WHSM-FM
- Hayward, Wisconsin; United States;
- Frequency: 101.1 MHz
- Branding: Musky 101

Programming
- Format: Country

Ownership
- Owner: Civic Media
- Sister stations: WBZH

History
- First air date: 1980 (at 101.7)
- Former frequencies: 101.7 MHz (1980-1995)

Technical information
- Licensing authority: FCC
- Facility ID: 53995
- Class: A
- ERP: 1,500 watts
- HAAT: 126 meters (413 ft)
- Transmitter coordinates: 45°59′07″N 91°32′23″W﻿ / ﻿45.98528°N 91.53972°W

Links
- Public license information: Public file; LMS;

= WHSM-FM =

Radio station in Hayward, Wisconsin

WHSM-FM (101.1 MHz, "Musky 101") is a radio station licensed to serve Hayward, Wisconsin, United States. The station is owned by Civic Media.

WHSM-FM broadcasts a country music format. Its studios and transmitter are located at 16880 W. Highway 63, west of downtown Hayward.

==History==
WHSM-FM was established as the FM companion to WHSM (910 AM) in Hayward, Wisconsin. The station was originally licensed on 101.7 MHz.

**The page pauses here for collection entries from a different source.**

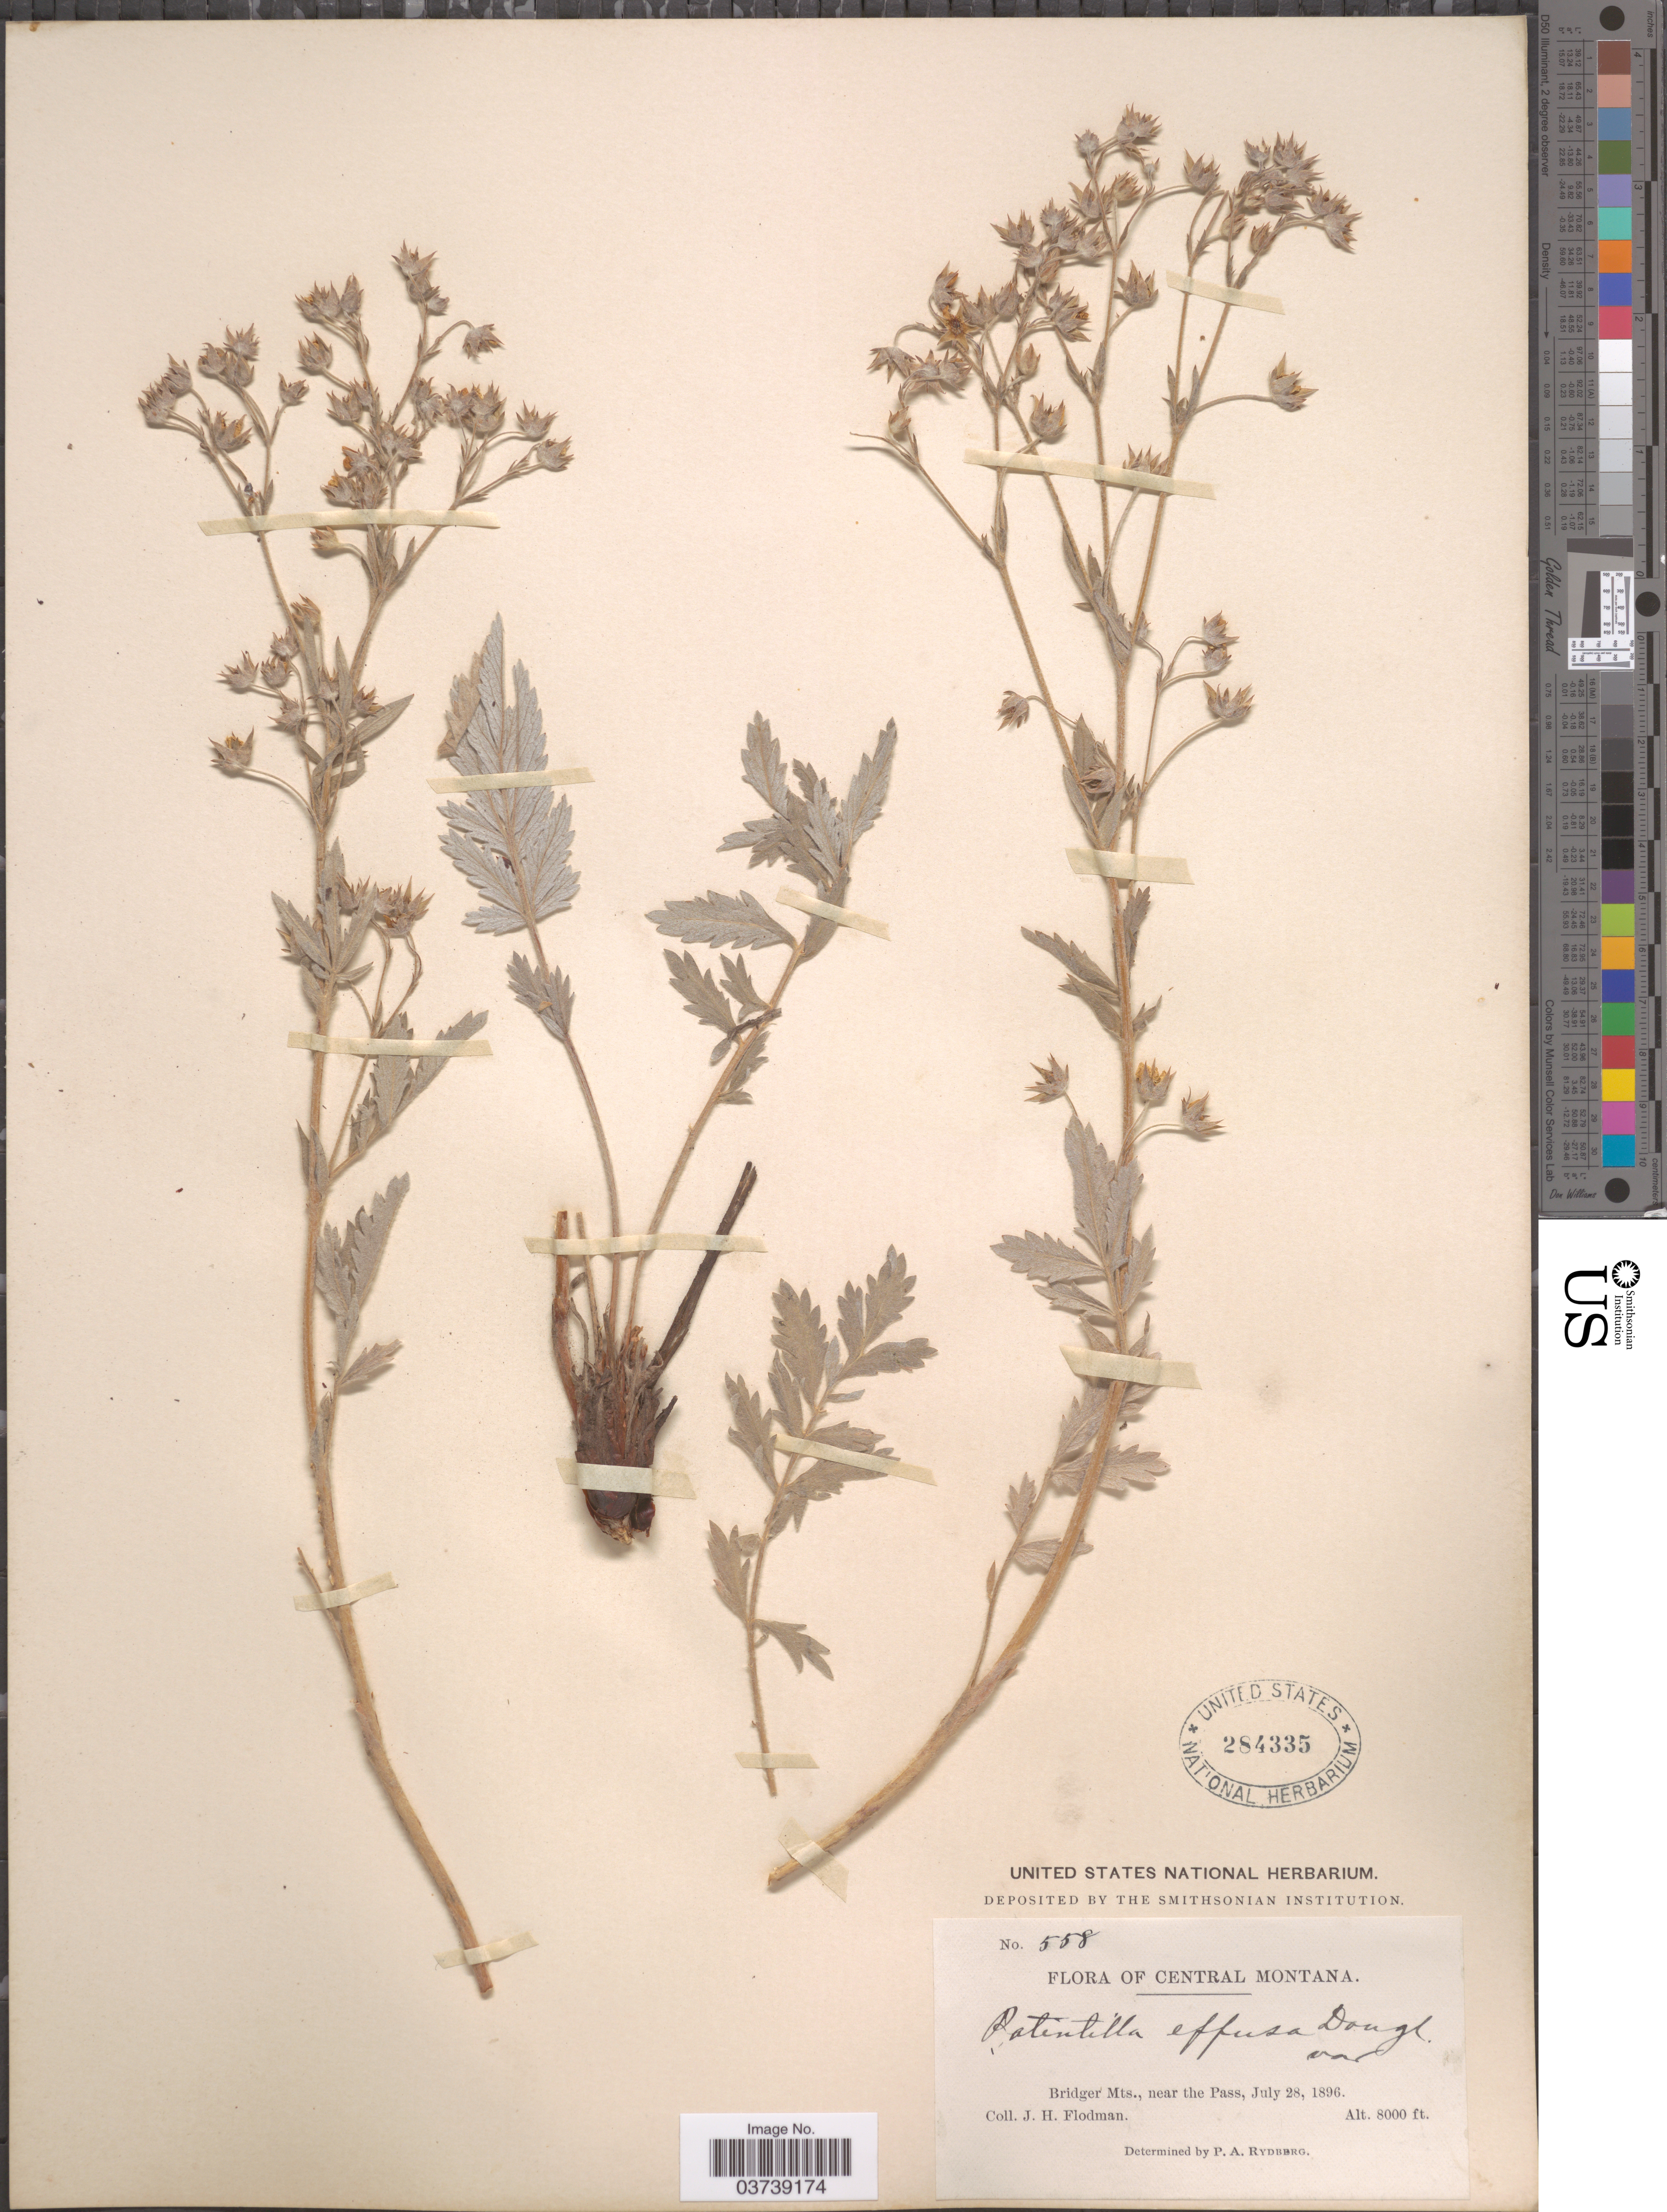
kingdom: Plantae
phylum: Tracheophyta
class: Magnoliopsida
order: Rosales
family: Rosaceae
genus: Potentilla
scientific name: Potentilla effusa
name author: Douglas ex Lehm.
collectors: J. Flodman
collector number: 558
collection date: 1896-07-28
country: United States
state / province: Montana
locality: Central Montana. Bridger Mts., near the Pass.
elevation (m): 2438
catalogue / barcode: US 284335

In January 1983, Broadcasting reported that WHSM-AM-FM had been sold by Inland Communications Corp. to Windsor Communications Inc. for $300,000. At the time of the report, WHSM-FM operated on 101.7 MHz with 3,000 watts and an antenna height of 466 feet above average terrain.

While licensed to Windsor Communications, WHSM-FM was involved in a Federal Communications Commission forfeiture proceeding in 1988. An industry report stated that the FCC upheld a $5,000 fine against Windsor for airing bingo advertisements for games sponsored by the Lac Courte Oreilles Tribal Government.

By 1994, WHSM-FM had moved into a satellite-fed oldies format. The M Street Journal reported in May 1994 that WHSM-FM, then adult contemporary, had added Unistar oldies programming, with WHSM 910 simulcasting the FM. FMedia! reported that year that Alan Quarnstrom, of Cloquet, Minnesota, owned WHSM-FM after buying the station in a bankruptcy sale, and that the station was carrying Transtar's The Oldies Channel full-time.

In 1995, WHSM-FM moved from 101.7 to 101.1 MHz. FMedia! reported that the move took place June 14, with the station operating at 1,500 watts horizontal and vertical polarization and a height above average terrain of 126 meters. By March 1997, the station had changed from Westwood One's oldies service to Westwood One adult contemporary programming and was using the name "Magic 101".

In 2006, Alan and Linda Quarnstrom agreed to sell nine of their fourteen radio stations to Red Rock Radio for $7.5 million. The sale included WHSM and WHSM-FM in Hayward, along with stations in Aitkin, Crosby, International Falls, Balsam Lake and Siren. The FCC granted the assignment of WHSM-FM's license, Facility ID 53995, from QB Broadcasting, Ltd. to Red Rock Radio Corp. on July 18, 2006.

Red Rock later sold WHSM-FM and several other northwestern Wisconsin stations to Zoe Communications, Inc. The FCC accepted the assignment application for WHSM-FM in July 2016 and granted the assignment in September 2016. After Zoe's purchase, NorthPine reported that WHSM-FM continued its country format as "Muskie 101", but that the programming became locally originated rather than satellite-fed.

On September 7, 2024, Zoe Communications moved its classic hits format "The Cabin" to WHSM-FM's 101.1 signal. The format had previously aired on WHSM-FM's HD2 channel and translator W245CT (96.9 FM) in Hayward. The change replaced "Muskie Country" on WHSM-FM, while the station retained the WHSM-FM call sign.

The classic hits format on WHSM-FM was short-lived. In November 2024, Zoe agreed to sell WHSM-FM and W245CT to Civic Media for $360,000. NorthPine reported that the deal included the WHSM-FM transmitter site and that Civic began operating the stations through a time brokerage agreement, returning WHSM-FM to its previous "Muskie Country" format. Barrett Media also reported that the station had discontinued "101.1 The Cabin" after about two months and returned to its country format as "Musky 101".

Civic Media announced in 2025 that it had received FCC approval to acquire WHSM, 101.1 FM, in Hayward. The company said it had brought back the "Musky 101" name and returned the station to a country format with local information, local personalities and human voices. Civic described WHSM-FM as its second Hayward station, after WBZH 910 AM and 96.9 FM.